I just installed TuneBite, and then uninstalled it (long story!), and now suddenly, all sound from my computer is coming out of the inbuilt monitors on the screen rather than through my soundcard to my hi-fi as it had been before.

I've been fiddling with every (I think) possible setting in the soundcard (M-Audio Delta), as well as looking at all the sound options under System, but can't figure out how to get the sound back as it was: through the hi-fi.

Is this a setting in my soundcard that I'm looking for, or am I on the wrong track? 

Any help most appreciated.


----------



## smz (Mar 12, 2007)

Do you only have one sound card total?

One thing software apps can do is definite what jack does what on onboard sound card solutions especially.

Like my realtek onboard can map different outputs to different jacks. So a line in jack may transmit to a surround sound enabled configuration instead of accepting an input. Same goes for the center speaker. Heck, if 5.1 was enabled. Good chance only that center speaker is going to get any juice. Check to see if a 3rd party app and not the windows mixer was installed for your delta card and look for a diagram of you configuration or better yet look for a sound demo or tester. Creative makes one that identifies each speaker such as "left front, center, right front, etc)

without knowing anything about your exact sound card, I am giving you basic things to look out for. in rare circumstances, soundcards may have an output for internal line out and internet speaker amp out. meaning, the output may have an internal amp driving a little power for those really old speakers that used to run on batteries or nothing at all. This is generally only the case on a very old system.


----------



## fructose (Jan 13, 2005)

Thanks for your help

I've only got one soundcard installed, yes. (Unless the default little thing that came with the computer counts)

I'm afraid I'm too ignorant to make much of your advice, however...

How do I go about checking if there's some 3rd party app...?

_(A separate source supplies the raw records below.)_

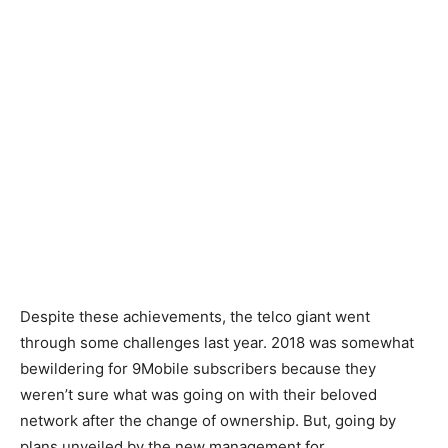
Despite these achievements, the telco giant went
through some challenges last year. 2018 was somewhat
bewildering for 9Mobile subscribers because they
weren’t sure what was going on with their beloved
network after the change of ownership. But, going by
plans unveiled by the new management for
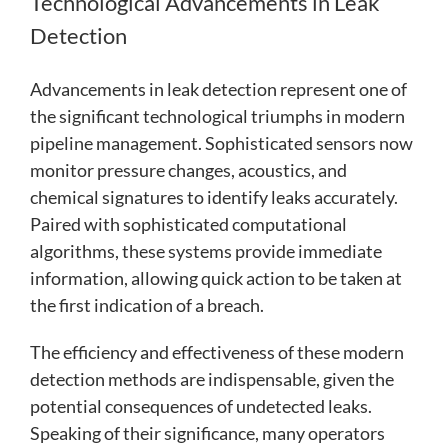
Technological Advancements in Leak
Detection
Advancements in leak detection represent one of
the significant technological triumphs in modern
pipeline management. Sophisticated sensors now
monitor pressure changes, acoustics, and
chemical signatures to identify leaks accurately.
Paired with sophisticated computational
algorithms, these systems provide immediate
information, allowing quick action to be taken at
the first indication of a breach.
The efficiency and effectiveness of these modern
detection methods are indispensable, given the
potential consequences of undetected leaks.
Speaking of their significance, many operators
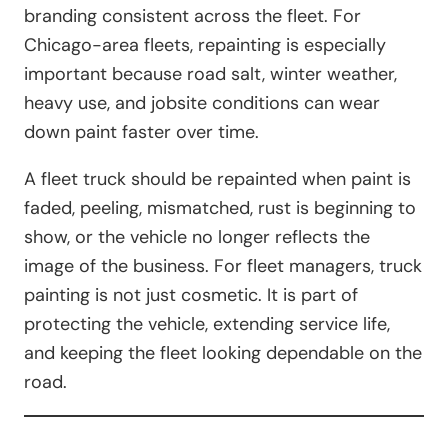
branding consistent across the fleet. For
Chicago-area fleets, repainting is especially
important because road salt, winter weather,
heavy use, and jobsite conditions can wear
down paint faster over time.
A fleet truck should be repainted when paint is
faded, peeling, mismatched, rust is beginning to
show, or the vehicle no longer reflects the
image of the business. For fleet managers, truck
painting is not just cosmetic. It is part of
protecting the vehicle, extending service life,
and keeping the fleet looking dependable on the
road.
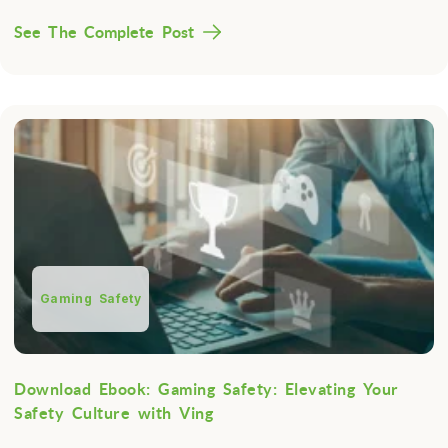
See The Complete Post
Gaming Safety
Download Ebook: Gaming Safety: Elevating Your
Safety Culture with Ving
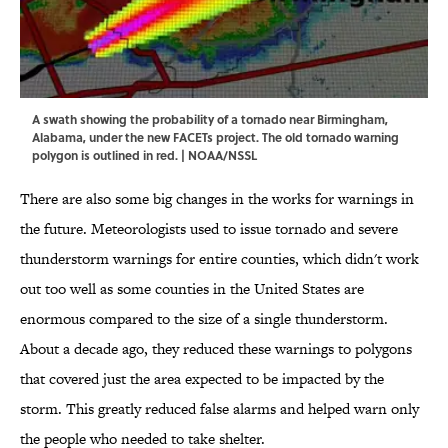
A swath showing the probability of a tornado near Birmingham,
Alabama, under the new FACETs project. The old tornado warning
polygon is outlined in red. | NOAA/NSSL
There are also some big changes in the works for warnings in
the future. Meteorologists used to issue tornado and severe
thunderstorm warnings for entire counties, which didn't work
out too well as some counties in the United States are
enormous compared to the size of a single thunderstorm.
About a decade ago, they reduced these warnings to polygons
that covered just the area expected to be impacted by the
storm. This greatly reduced false alarms and helped warn only
the people who needed to take shelter.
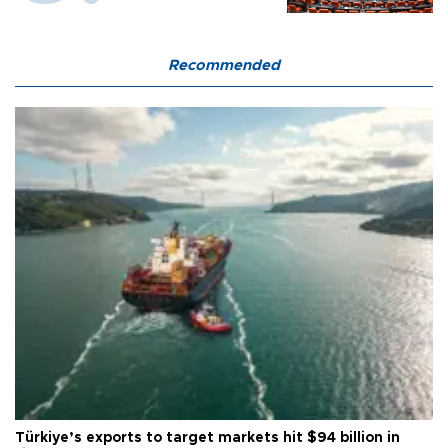
Recommended
Türkiye’s exports to target markets hit $94 billion in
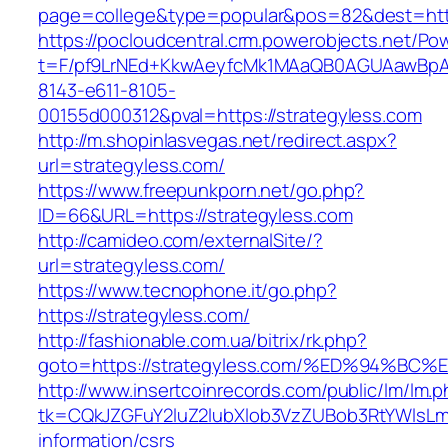
page=college&type=popular&pos=82&dest=http
https://pocloudcentral.crm.powerobjects.net/P
t=F/pf9LrNEd+KkwAeyfcMk1MAaQB0AGUAawB
8143-e611-8105-
00155d000312&pval=https://strategyless.com
http://m.shopinlasvegas.net/redirect.aspx?
url=strategyless.com/
https://www.freepunkporn.net/go.php?
ID=66&URL=https://strategyless.com
http://camideo.com/externalSite/?
url=strategyless.com/
https://www.tecnophone.it/go.php?
https://strategyless.com/
http://fashionable.com.ua/bitrix/rk.php?
goto=https://strategyless.com/%ED%94
http://www.insertcoinrecords.com/public/lm/lm.
tk=CQkJZGFuY2luZ2lubXlob3VzZUBob3RtYWlsLm
information/csrs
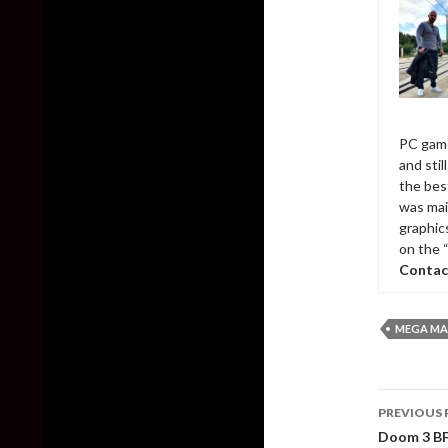
PC game
and sti
the bes
was mai
graphic
on the 
Contac
MEGA MAN
Post
PREVIOUS 
naviga
Doom 3 BFG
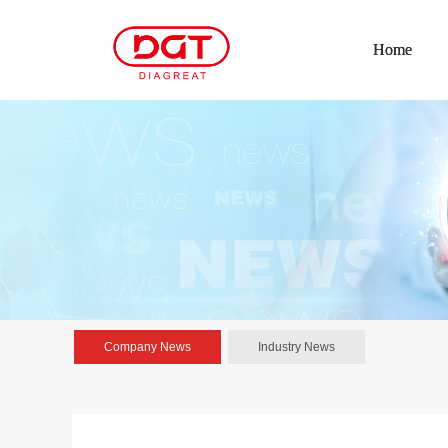
Home
Company News
Industry News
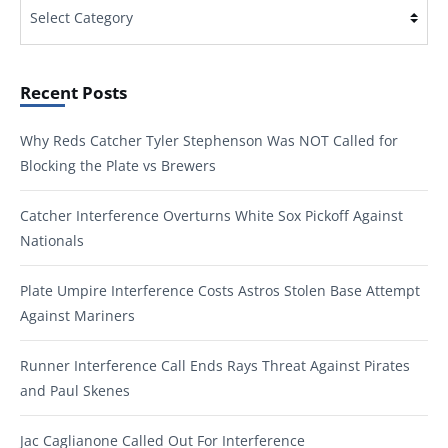
Categories
Recent Posts
Why Reds Catcher Tyler Stephenson Was NOT Called for
Blocking the Plate vs Brewers
Catcher Interference Overturns White Sox Pickoff Against
Nationals
Plate Umpire Interference Costs Astros Stolen Base Attempt
Against Mariners
Runner Interference Call Ends Rays Threat Against Pirates
and Paul Skenes
Jac Caglianone Called Out For Interference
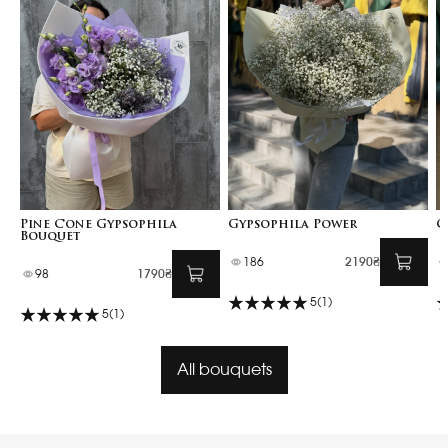
Pine Cone Gypsophila
Gypsophila Power
G
Bouquet
186
2190₴
98
1790₴
5
(1)
5
(1)
All bouquets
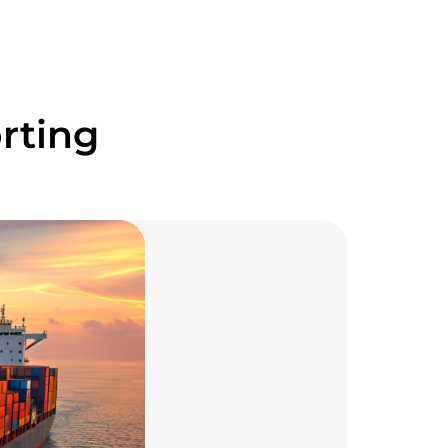
rting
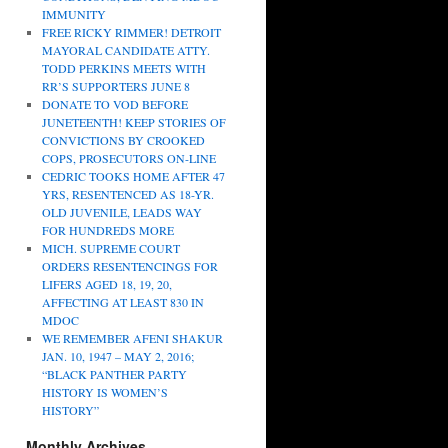
IMMUNITY
FREE RICKY RIMMER! DETROIT
MAYORAL CANDIDATE ATTY.
TODD PERKINS MEETS WITH
RR’S SUPPORTERS JUNE 8
DONATE TO VOD BEFORE
JUNETEENTH! KEEP STORIES OF
CONVICTIONS BY CROOKED
COPS, PROSECUTORS ON-LINE
CEDRIC TOOKS HOME AFTER 47
YRS, RESENTENCED AS 18-YR.
OLD JUVENILE, LEADS WAY
FOR HUNDREDS MORE
MICH. SUPREME COURT
ORDERS RESENTENCINGS FOR
LIFERS AGED 18, 19, 20,
AFFECTING AT LEAST 830 IN
MDOC
WE REMEMBER AFENI SHAKUR
JAN. 10, 1947 – MAY 2, 2016;
“BLACK PANTHER PARTY
HISTORY IS WOMEN’S
HISTORY”
Monthly Archives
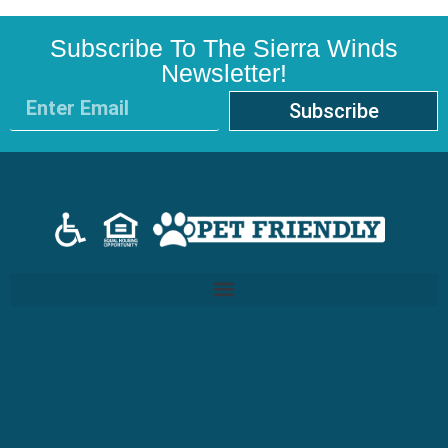
Subscribe To The Sierra Winds
Newsletter!
Subscribe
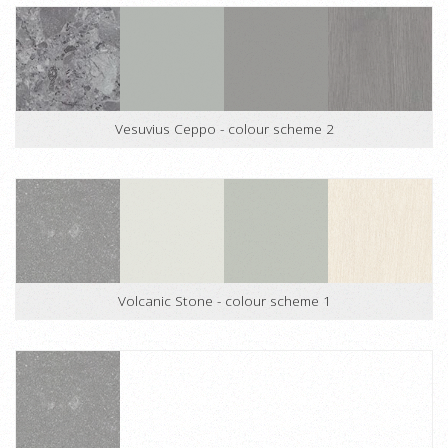
Vesuvius Ceppo - colour scheme 2
Volcanic Stone - colour scheme 1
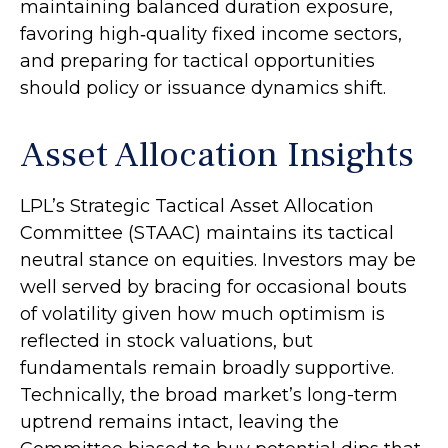
maintaining balanced duration exposure,
favoring high‑quality fixed income sectors,
and preparing for tactical opportunities
should policy or issuance dynamics shift.
Asset Allocation Insights
LPL’s Strategic Tactical Asset Allocation
Committee (STAAC) maintains its tactical
neutral stance on equities. Investors may be
well served by bracing for occasional bouts
of volatility given how much optimism is
reflected in stock valuations, but
fundamentals remain broadly supportive.
Technically, the broad market’s long-term
uptrend remains intact, leaving the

As for a configuration diagrams, as I haven't changed any cables around, is it necessary?
Wouldn't it simply be some setting somewhere?

Thanks.


----------



## smz (Mar 12, 2007)

thing is, like with the realtek app, you can assign what mode you want your speaker config in. if it's just two channel stereo it's alot different then a 5.1 setup. It's not a matter of changing jacks, it's a matter of what the sound card driver/app is mapping the output to. Generally the third party apps will reside in the tray and emulate the look of a speaker. sometimes they will also turn off the integrated windows speaker that links to the mixer. I know in task manager you can see if you have such an app running the backround as it most likely will read something with RTL in it. My app used more than 20mb of ram if that's any help. Though it did reside in the system tray. Sorry if I'm not too good at explaining things in laymans terms.


----------